Have you candled to look for development?

Also, the instrument you are using has got to be accurate. There are serious issues with very poor quality instruments for measuring temps and those more often are supplied by the bator companies.


----------



## LittleWings (Jul 15, 2013)

will said:


> OK so I'm starting to believe that I will not have any hatching this first go with my incubator. So he's a new question. In the instructions it said to lay the thermometer on top of the eggs and my temp is marked on it (99.5) but I just read that u should put the thermometer on the bottom and it should be 102. Is this correct? 28 days plus days is a long time to wait for nothing sigh. It a little giant incubator.
> 
> Sent from my SM-N900V using Chicken Forum mobile app


Does your incubator have a fan? You measure temps differently with still air than circulated air incubator. With still air you lay the thermometer on the floor so you can be sure the heat is reaching the bottom.


----------



## will (Apr 14, 2013)

No fan. Ugh. I'm getting a new thermometer !! Makin plans for my next try. How do u control the humidity? Simply my adding water? 

Sent from my SM-N900V using Chicken Forum mobile app


----------



## will (Apr 14, 2013)

Yeah I checked one or two and they were developing. One of them was moving yesterday. But that's all its done so far. At this point I'd be happy with one chic. 

Sent from my SM-N900V using Chicken Forum mobile app


----------



## LittleWings (Jul 15, 2013)

will said:


> No fan. Ugh. I'm getting a new thermometer !! Makin plans for my next try. How do u control the humidity? Simply my adding water?
> 
> Sent from my SM-N900V using Chicken Forum mobile app


In the bottom there should be two long narrow troughs. One will be longer than the other. Fill up the first trough with water (bottled water is best so it doesn't leave residue in the trough after it evaporates) and see what the humidity goes to. If it is not high enough, fill up the other trough also. That's the way my old ones were anyway.


----------



## wclee (Aug 15, 2013)

I have good hatches out of my little giant used as a still air.

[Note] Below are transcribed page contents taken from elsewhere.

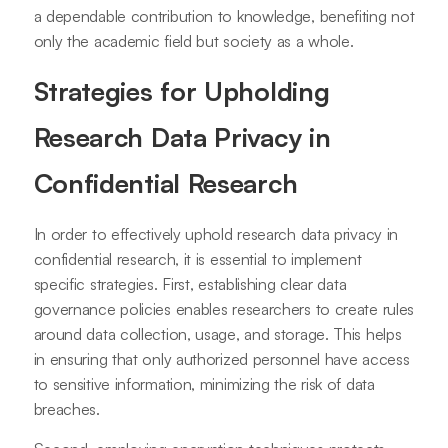
a dependable contribution to knowledge, benefiting not
only the academic field but society as a whole.
Strategies for Upholding
Research Data Privacy in
Confidential Research
In order to effectively uphold research data privacy in
confidential research, it is essential to implement
specific strategies. First, establishing clear data
governance policies enables researchers to create rules
around data collection, usage, and storage. This helps
in ensuring that only authorized personnel have access
to sensitive information, minimizing the risk of data
breaches.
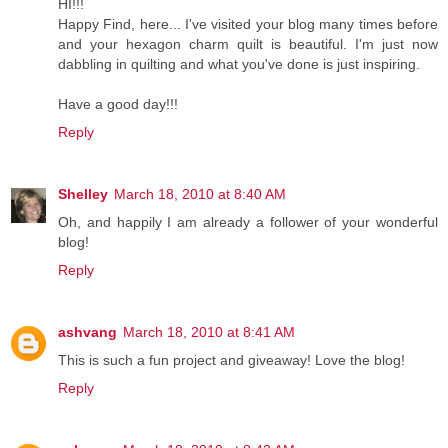
HI!!!
Happy Find, here... I've visited your blog many times before
and your hexagon charm quilt is beautiful. I'm just now
dabbling in quilting and what you've done is just inspiring.
Have a good day!!!
Reply
Shelley
March 18, 2010 at 8:40 AM
Oh, and happily I am already a follower of your wonderful
blog!
Reply
ashvang
March 18, 2010 at 8:41 AM
This is such a fun project and giveaway! Love the blog!
Reply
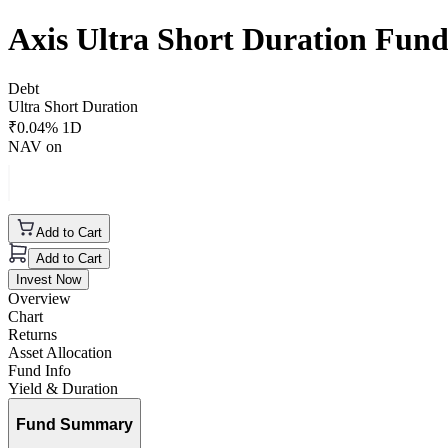
Axis Ultra Short Duration Fun
Debt
Ultra Short Duration
₹
0.04
% 1D
NAV on
Add to Cart
Add to Cart
Invest Now
Overview
Chart
Returns
Asset Allocation
Fund Info
Yield & Duration
Fund Summary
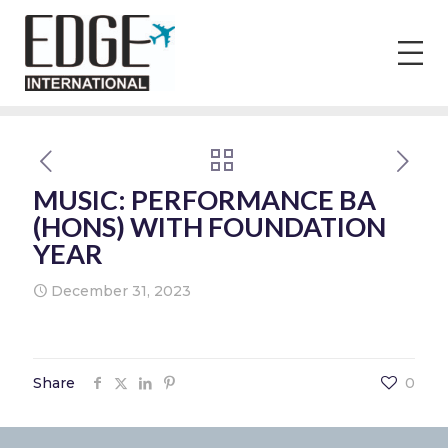
MUSIC: PERFORMANCE BA
(HONS) WITH FOUNDATION
YEAR
December 31, 2023
Share
0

I put some big marbels in the water troughs to act as heat sinks, I usually fill troughs 2-5 with water when I set eggs and only add more if humidity bottoms out. Then before lock down I fill all the trays with water. I did purchase a better quality thermometer and use it along with the one that came with the incubator. Last hatch was 12 out of 14 eggs. 


Sent from my iPhone using Chicken Forum


----------



## will (Apr 14, 2013)

Wow thanks for the help. I'll take it to heart. Just got word that one of my eggs is cracking. So maybe I'll get At least one for all my hard work. Hope he lives 

Sent from my SM-N900V using Chicken Forum mobile app


----------



## hildar (Oct 3, 2013)

well good to hear that one is trying to hatch. Just make sure to keep the baby nice and warm.


----------



## will (Apr 14, 2013)

Thanks everybody for u r help. None on my eggs made it. I v been reading. And I plan to start another hatch by the end of the week.. thanks again. 

Sent from my SM-N900V using Chicken Forum mobile app


----------